-- DATA SHOWN follows --

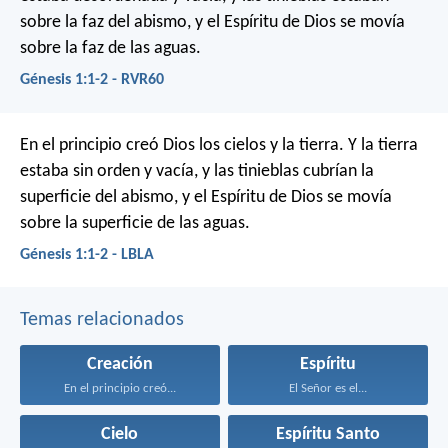
sobre la faz del abismo, y el Espíritu de Dios se movía
sobre la faz de las aguas.
Génesis 1:1-2 - RVR60
En el principio creó Dios los cielos y la tierra. Y la tierra
estaba sin orden y vacía, y las tinieblas cubrían la
superficie del abismo, y el Espíritu de Dios se movía
sobre la superficie de las aguas.
Génesis 1:1-2 - LBLA
Temas relacionados
Creación
Espíritu
En el principio creó...
El Señor es el...
Cielo
Espíritu Santo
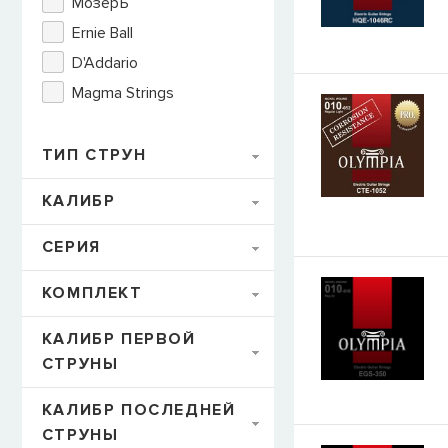
МозерЪ
Ernie Ball
E-mail
D'Addario
Magma Strings
СООБЩИТЬ
ТИП СТРУН
КАЛИБР
СЕРИЯ
КОМПЛЕКТ
КАЛИБР ПЕРВОЙ
СТРУНЫ
КАЛИБР ПОСЛЕДНЕЙ
СТРУНЫ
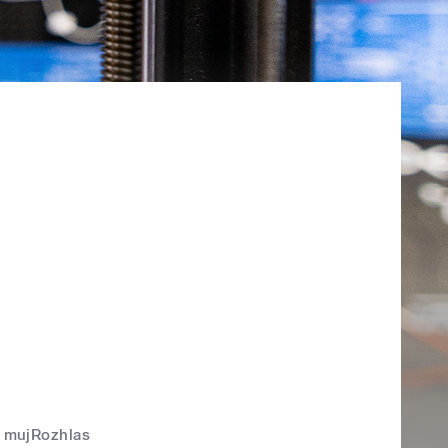
mujRozhlas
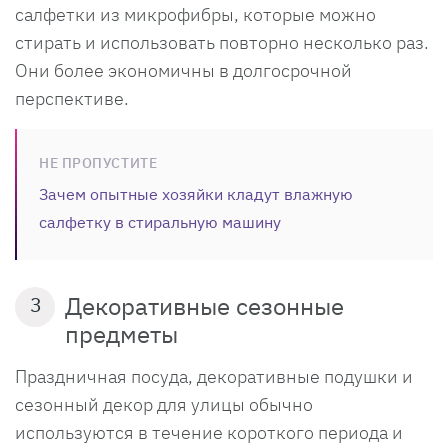
салфетки из микрофибры, которые можно
стирать и использовать повторно несколько раз.
Они более экономичны в долгосрочной
перспективе.
НЕ ПРОПУСТИТЕ
Зачем опытные хозяйки кладут влажную
салфетку в стиральную машину
Декоративные сезонные
3
предметы
Праздничная посуда, декоративные подушки и
сезонный декор для улицы обычно
используются в течение короткого периода и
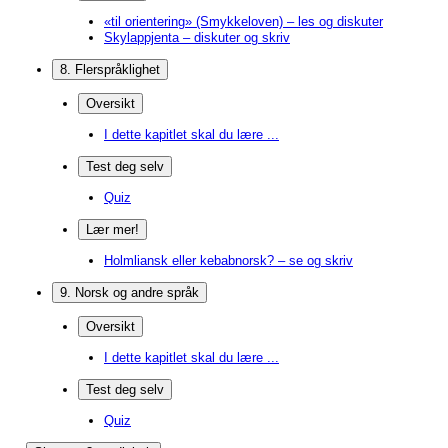
«til orientering» (Smykkeloven) – les og diskuter
Skylappjenta – diskuter og skriv
8. Flerspråklighet
Oversikt
I dette kapitlet skal du lære ...
Test deg selv
Quiz
Lær mer!
Holmliansk eller kebabnorsk? – se og skriv
9. Norsk og andre språk
Oversikt
I dette kapitlet skal du lære ...
Test deg selv
Quiz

-- DATA SHOWN concluded --

PROBLEM TO SOLVE
An exact retyping of the entries, without images, is the required answer.

EXERCISE RESULT
sobre la faz del abismo, y el Espíritu de Dios se movía
sobre la faz de las aguas.
Génesis 1:1-2 - RVR60
En el principio creó Dios los cielos y la tierra. Y la tierra
estaba sin orden y vacía, y las tinieblas cubrían la
superficie del abismo, y el Espíritu de Dios se movía
sobre la superficie de las aguas.
Génesis 1:1-2 - LBLA
Temas relacionados
Creación
Espíritu
En el principio creó...
El Señor es el...
Cielo
Espíritu Santo
МозерЪ
Ernie Ball
E-mail
D'Addario
Magma Strings
СООБЩИТЬ
ТИП СТРУН
КАЛИБР
СЕРИЯ
КОМПЛЕКТ
КАЛИБР ПЕРВОЙ
СТРУНЫ
КАЛИБР ПОСЛЕДНЕЙ
СТРУНЫ
mujRozhlas
салфетки из микрофибры, которые можно
стирать и использовать повторно несколько раз.
Они более экономичны в долгосрочной
перспективе.
НЕ ПРОПУСТИТЕ
Зачем опытные хозяйки кладут влажную
салфетку в стиральную машину
Декоративные сезонные
3
предметы
Праздничная посуда, декоративные подушки и
сезонный декор для улицы обычно
используются в течение короткого периода и
«til orientering» (Smykkeloven) – les og diskuter
Skylappjenta – diskuter og skriv
8. Flerspråklighet
Oversikt
I dette kapitlet skal du lære ...
Test deg selv
Quiz
Lær mer!
Holmliansk eller kebabnorsk? – se og skriv
9. Norsk og andre språk
Oversikt
I dette kapitlet skal du lære ...
Test deg selv
Quiz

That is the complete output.